*** Exercise materials Section Begins ***
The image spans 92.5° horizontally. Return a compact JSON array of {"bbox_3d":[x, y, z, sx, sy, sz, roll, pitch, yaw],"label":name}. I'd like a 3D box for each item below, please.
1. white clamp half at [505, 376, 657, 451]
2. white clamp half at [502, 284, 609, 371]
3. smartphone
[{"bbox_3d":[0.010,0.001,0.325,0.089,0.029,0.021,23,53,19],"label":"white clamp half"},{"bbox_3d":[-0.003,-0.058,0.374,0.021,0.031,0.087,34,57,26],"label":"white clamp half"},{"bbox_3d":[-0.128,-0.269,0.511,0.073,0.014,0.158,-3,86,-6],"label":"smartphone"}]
*** Exercise materials Section Ends ***
--- Work item ---
Which lines run from the one containing "2. white clamp half at [502, 284, 609, 371]" to the final line of the entries? Return those lines exactly, and only those.

--- Answer to the problem ---
2. white clamp half at [502, 284, 609, 371]
3. smartphone
[{"bbox_3d":[0.010,0.001,0.325,0.089,0.029,0.021,23,53,19],"label":"white clamp half"},{"bbox_3d":[-0.003,-0.058,0.374,0.021,0.031,0.087,34,57,26],"label":"white clamp half"},{"bbox_3d":[-0.128,-0.269,0.511,0.073,0.014,0.158,-3,86,-6],"label":"smartphone"}]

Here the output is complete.